[Document layout analysis data]
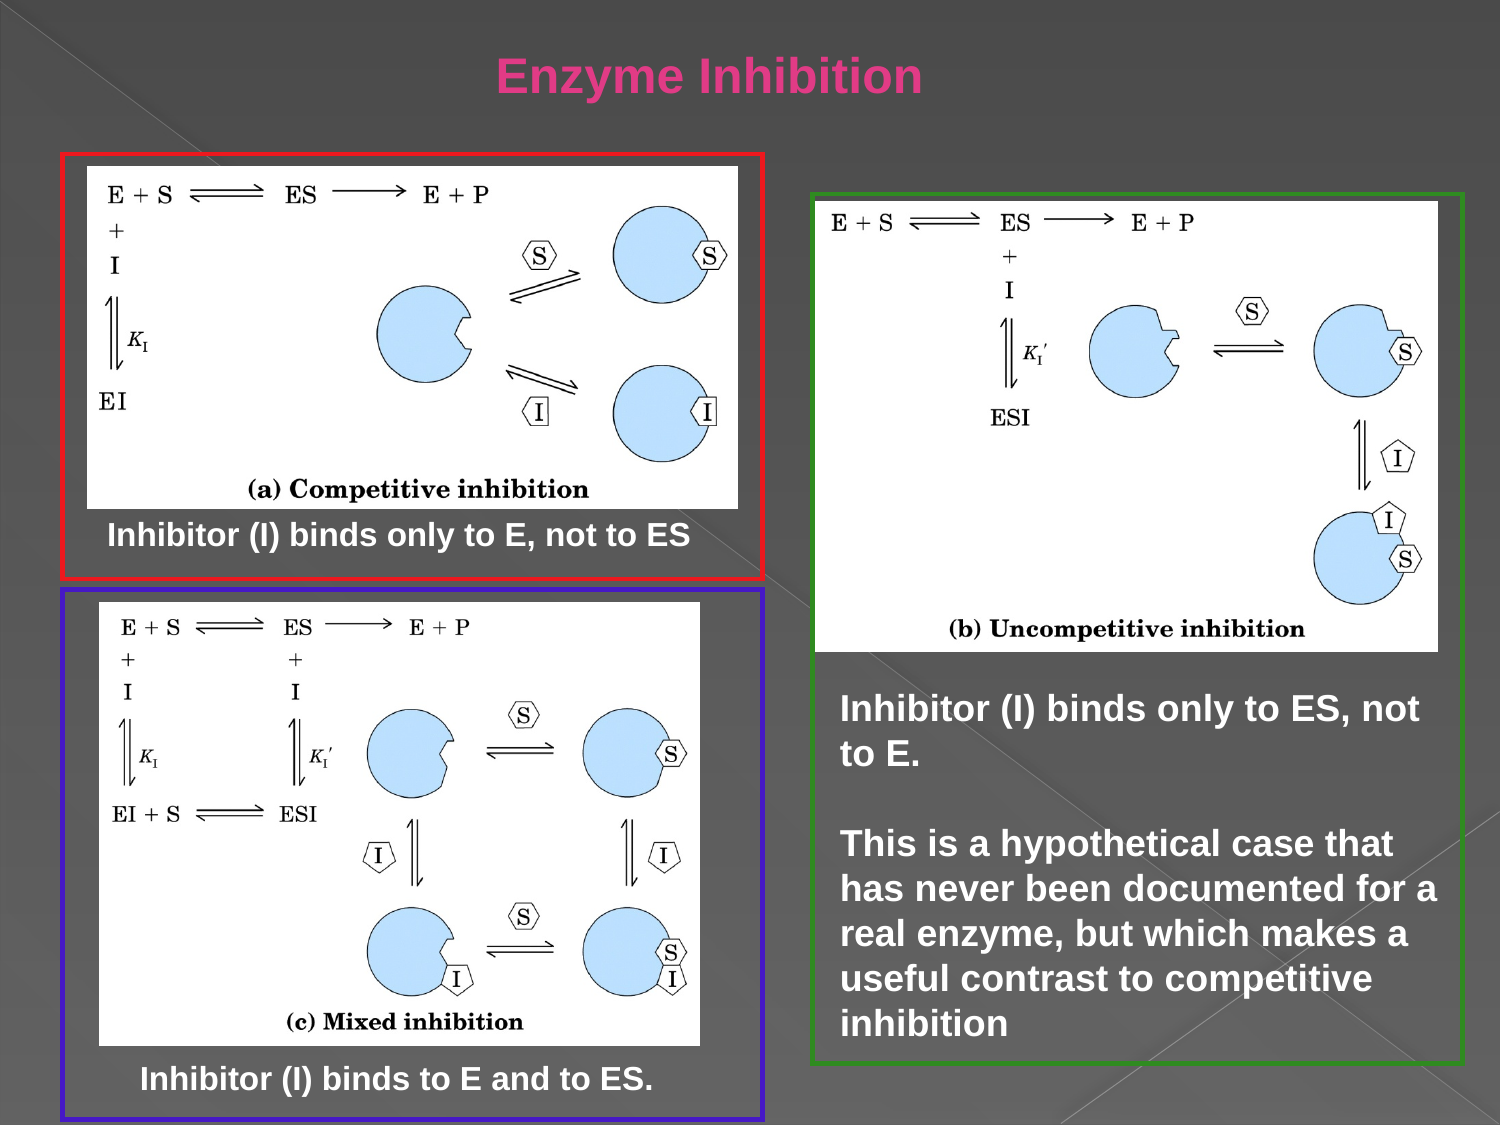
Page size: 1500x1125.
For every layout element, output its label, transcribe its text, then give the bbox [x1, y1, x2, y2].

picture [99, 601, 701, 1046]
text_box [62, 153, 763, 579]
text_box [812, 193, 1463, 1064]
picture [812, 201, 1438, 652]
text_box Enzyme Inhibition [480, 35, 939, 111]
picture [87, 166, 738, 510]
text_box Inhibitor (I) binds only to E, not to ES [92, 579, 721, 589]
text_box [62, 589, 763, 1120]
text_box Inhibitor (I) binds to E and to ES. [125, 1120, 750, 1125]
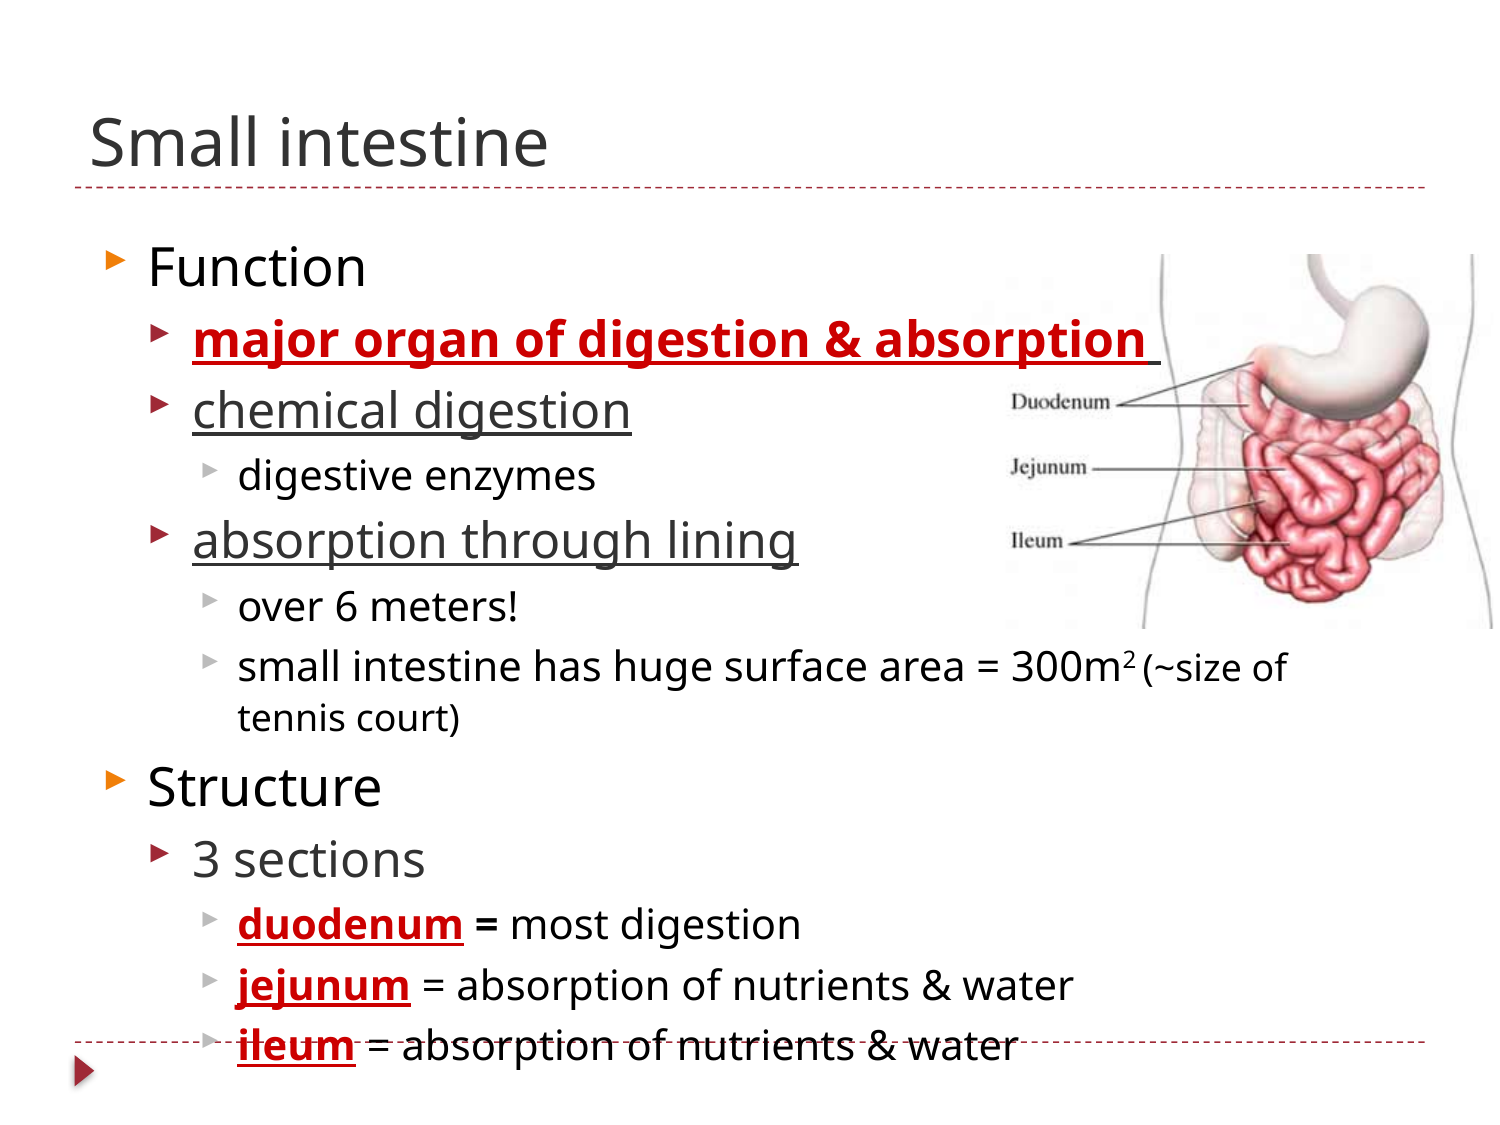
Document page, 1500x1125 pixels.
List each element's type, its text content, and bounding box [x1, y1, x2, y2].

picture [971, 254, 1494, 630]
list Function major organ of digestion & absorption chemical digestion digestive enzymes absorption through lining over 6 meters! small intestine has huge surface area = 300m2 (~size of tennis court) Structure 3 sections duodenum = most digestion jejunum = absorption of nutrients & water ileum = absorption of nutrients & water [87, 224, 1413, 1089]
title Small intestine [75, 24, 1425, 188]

Exercise requirements ::
In your copy, exclude the pictures and repeat each entry above exactly.

Task output ::
Page size: 1500x1125.
For every layout element, output its label, transcribe its text, then give the bbox [x1, y1, x2, y2].

picture [99, 601, 701, 1046]
text_box [62, 153, 763, 579]
text_box [812, 193, 1463, 1064]
picture [812, 201, 1438, 652]
text_box Enzyme Inhibition [480, 35, 939, 111]
picture [87, 166, 738, 510]
text_box Inhibitor (I) binds only to E, not to ES [92, 579, 721, 589]
text_box [62, 589, 763, 1120]
text_box Inhibitor (I) binds to E and to ES. [125, 1120, 750, 1125]
Document page, 1500x1125 pixels.
List each element's type, its text content, and bounding box [x1, y1, x2, y2].

picture [971, 254, 1494, 630]
list Function major organ of digestion & absorption chemical digestion digestive enzymes absorption through lining over 6 meters! small intestine has huge surface area = 300m2 (~size of tennis court) Structure 3 sections duodenum = most digestion jejunum = absorption of nutrients & water ileum = absorption of nutrients & water [87, 224, 1413, 1089]
title Small intestine [75, 24, 1425, 188]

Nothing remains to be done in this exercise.